EXERCISE TEXT:
The following algorithm is an alternative to this.
Let there be N vectors (yi,xi1,xi2,...,xip)' with i=1,...,N.
yi is the value of the independent variable and
xi1,...,xip are the values of the p independent variables (X1),...,(Xp).
y. denotes the arithmetic mean value of the yi,
x.j denotes the arithmetic mean value of the independent variable Xj with j=1,...,p,
(XY) denotes the vector of the sums of products
(xij-x.j) ( yi-y.) over i=1,...,N for j=1,...,p,
(XX) denotes the matrix of sums of squares and products (xij-x.j)(xik-x.k)
over i=1,...,N for j=1,...,p and k=1,...,p.
The solution of the system of linear equations
(2) (XX) (?) = (XY)
delivers the GAUSS-MARKOV solution of the regression problem, which is a solution without selection of variables. In our algorithm (CWA) we use an iterative procedure comparable to the GAUSS-SEIDEL algorithm. The three main ideas are (Cierzynski & v. Weber 1990):
i) In each step of iteration we only change that coefficient bk which optimizes the convergence in some
sense.
ii) Using a damping factor d<<1, e.g. d=0.1, we want toprevent the overswing of the
intermediate solutions.
iii) By a given upper limit m of iteration steps we prevent the inclusion of too much independent
variables into the final model.
Starting with an initial solution (F)=0 for the wanted estimation of the regression coefficients (B) the CWA-algorithm improves (F) step by step in such a way that
(3) (XX) (B-F) = (XY) - (XX)(F) = (H)
is converging to the zero vector and (F) to an estimation of (B). At the starting point of the iteration (H) is equal to (XY). In each step of the iteration the univariate regression coefficients of the residues
(4) Uj = Hj / (XX)jj for j=1,...,p
and the corresponding shares in the sum of squared residues
(5) Vj = Uj Hj for j=1,...,p
are computed. CWA seeks the solution in direction of the maximal Vj. Let q be the index of the Vj with the greatest absolute value. The q-th component of (F) is improved by
(6) F'q = Fq + d Uq.
Here the damping factor d is a positive number within the interval (0,1), e.g. 0.1. Then the new H'j are calculated by
(7) H'j = Hj - d Uq (XX)jq for j=1,...,p.
The value d=0.1 we used in most cases. But we propose some greater value (0.2 or 0.3) to save computer time if the number of X-variables exceeds 100.
We remark that we can also iterate a 'pseudoinverse' of the `correlation matrix` (Cxx) which is defined by its elements
(Cxx)jr = (XX)jr / (Wj Wr)
where the Wj are the square roots of the diagonal elements (XX)jj of (XX). That is, (Cxx)jr can be interpreted as the correlation coefficients between the (deterministic) Variables Xj and Xr. The 'pseudoinverse' will be computed simultaneously and analoguously to the estimation of the regression coefficients. Starting with
(8) (I) - (Cxx) (C) = (D).

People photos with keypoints

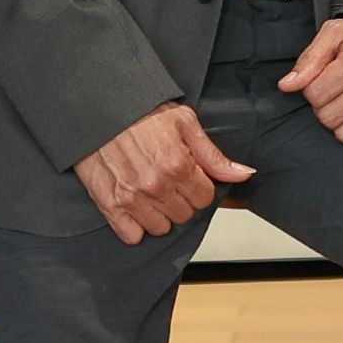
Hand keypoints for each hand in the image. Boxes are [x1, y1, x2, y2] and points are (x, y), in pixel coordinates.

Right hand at [74, 100, 253, 245]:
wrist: (99, 107)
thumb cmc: (140, 111)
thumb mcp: (184, 122)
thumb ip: (213, 155)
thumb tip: (243, 174)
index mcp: (178, 165)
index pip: (204, 198)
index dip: (198, 186)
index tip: (188, 176)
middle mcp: (156, 185)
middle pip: (184, 215)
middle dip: (180, 199)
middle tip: (168, 180)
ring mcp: (132, 198)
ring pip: (160, 228)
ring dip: (159, 213)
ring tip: (150, 191)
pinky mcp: (109, 204)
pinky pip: (132, 235)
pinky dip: (135, 225)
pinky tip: (135, 206)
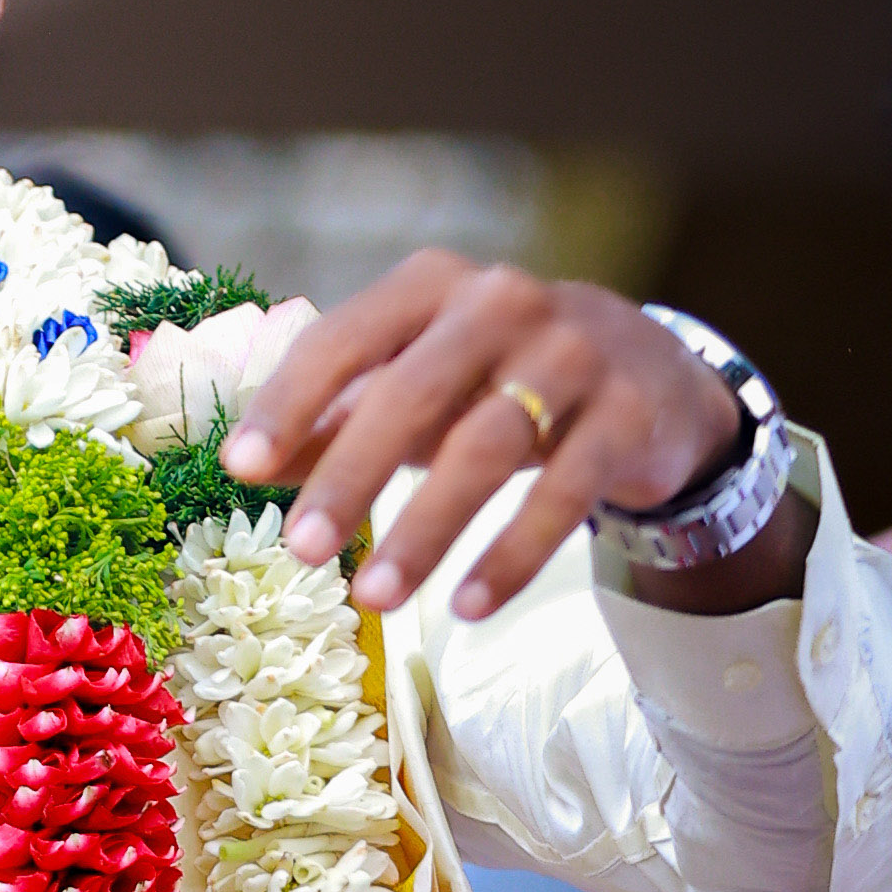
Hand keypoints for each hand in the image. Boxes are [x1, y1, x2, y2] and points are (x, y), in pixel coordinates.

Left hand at [220, 255, 774, 620]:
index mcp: (429, 285)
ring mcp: (572, 355)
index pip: (342, 339)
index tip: (240, 469)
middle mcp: (500, 304)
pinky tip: (469, 606)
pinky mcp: (625, 416)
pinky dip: (512, 554)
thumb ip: (337, 415)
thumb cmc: (498, 375)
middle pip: (410, 394)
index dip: (288, 403)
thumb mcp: (416, 382)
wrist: (651, 369)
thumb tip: (248, 466)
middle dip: (349, 476)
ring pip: (484, 447)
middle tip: (300, 550)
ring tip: (373, 598)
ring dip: (423, 529)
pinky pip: (564, 493)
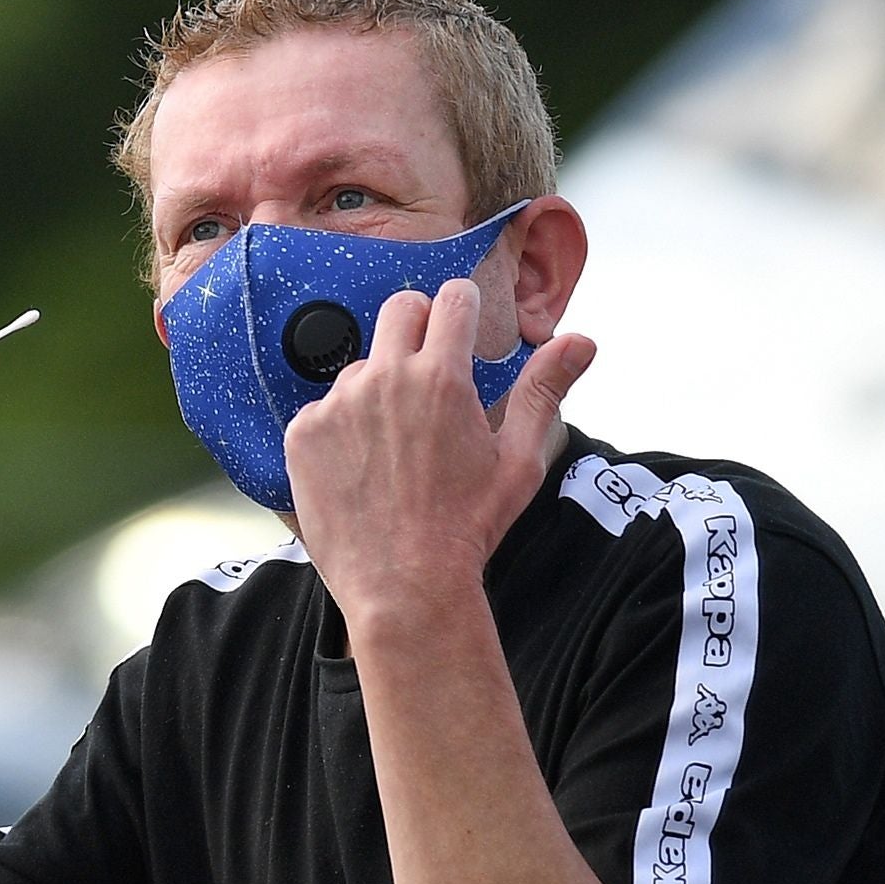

AIM OF THE TASK: For each statement about the regression algorithm text, answer yes or no to whether it agrees with the text, and quote the deciding words. 1. The damping factor d is a positive number between 0 and 1. 2. At the start of the iteration, (H) equals (XY). 3. When there are more than 100 X-variables, a value of d smaller than 0.1 is proposed.

RESULT FOR THIS EXERCISE:
1. Yes: "Here the damping factor d is a positive number within the interval (0,1), e.g. 0.1."
2. Yes: "At the starting point of the iteration (H) is equal to (XY)."
3. No: "But we propose some greater value (0.2 or 0.3) to save computer time if the number of X-variables exceeds 100."